La doctora Dolly vive en Dolly City, que está algo así como en Israel. En Dolly City todos los trenes llevan a Dachau, pero no a esa Dachau, sino a un monumento que se llama igual.
En el edificio de cuatrocientas plantas donde vive, Dolly tiene un laboratorio de experimentación. Entre ratas, conejos y la camilla en la que tortura al antiguo jefe de su padre, Dolly acoge a un bebé. La compasión da paso a la obsesión, la obsesión de la doctora es quirúrgica, y lo que persiste en este libro es la duda: acaso maternidad y locura sean necesariamente lo mismo. Y para ello tal vez ni haga falta ser una madre judía.

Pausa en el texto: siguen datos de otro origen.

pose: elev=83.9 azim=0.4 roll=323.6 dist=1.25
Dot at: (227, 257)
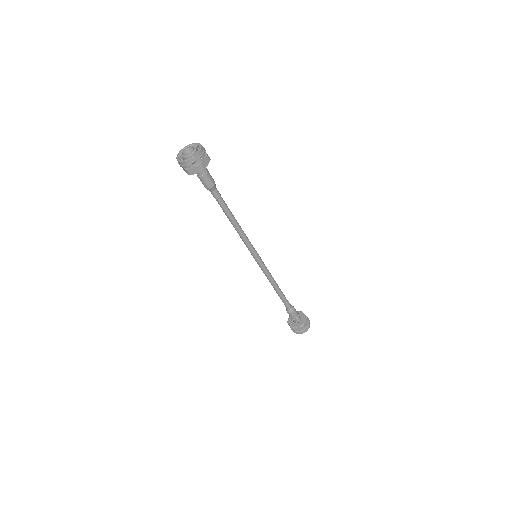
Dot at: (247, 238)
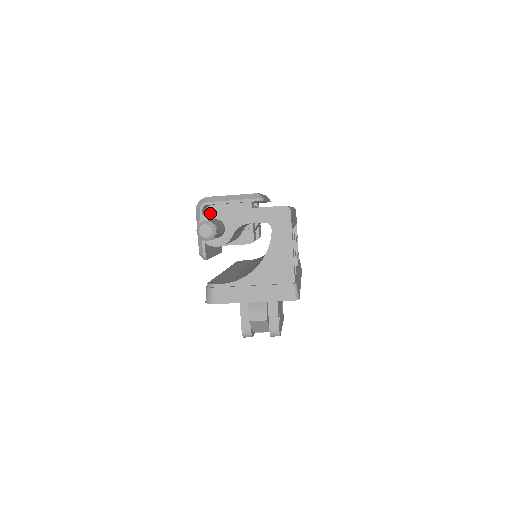
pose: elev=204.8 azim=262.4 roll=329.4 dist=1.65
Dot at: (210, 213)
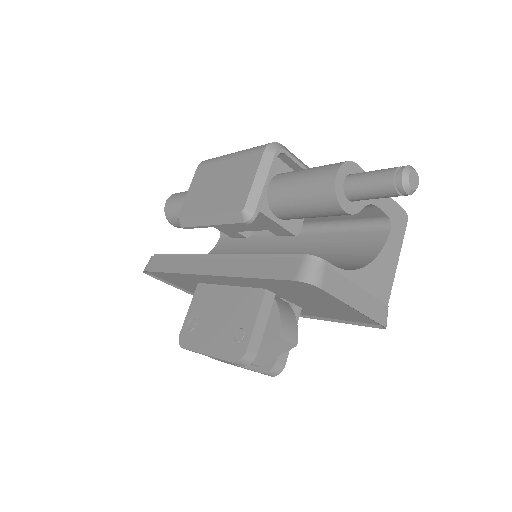
Dot at: (354, 164)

Fuera, mientras tanto, nieva y hace calor, los magos matan a espada a sus ayudantes y los enanos ven películas de Buñuel. Pululan por allí mohels y escarabajos Volkswagen (el único vehículo que uno vería si tuviese la suerte y la desgracia de pasearse por Dolly City). Claro que esta montaña rusa en forma de libro, señalizada por diálogos abruptos, imágenes cortantes y bisturíes oxidados, es sobre todo un relato caricaturesco. Y, como la maternidad, fundamentalmente esperanzado.

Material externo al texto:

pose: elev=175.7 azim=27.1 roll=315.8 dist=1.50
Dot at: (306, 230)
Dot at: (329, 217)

De Dolly City se ha dicho que es una granada de mano, una bestia hermosa y un grito de resistencia, que es distópica, fantástica y fantasmagórica, que convierte lo banal en original y el horror en una delicia, que hay que leerla varias veces –la primera para asimilar el shock–, que le ha abierto posibilidades discursivas al humor, que le ha cambiado la cara a la literatura hebrea, que se parece a Bulgákov y a Hunter Thompson y al Nuevo Periodismo y también a Keret, que no se la puede comparar con nada y que Castel-Bloom es la autora de ficción israelí más grande de su tiempo (Haaretz). Y eso no es poco decir.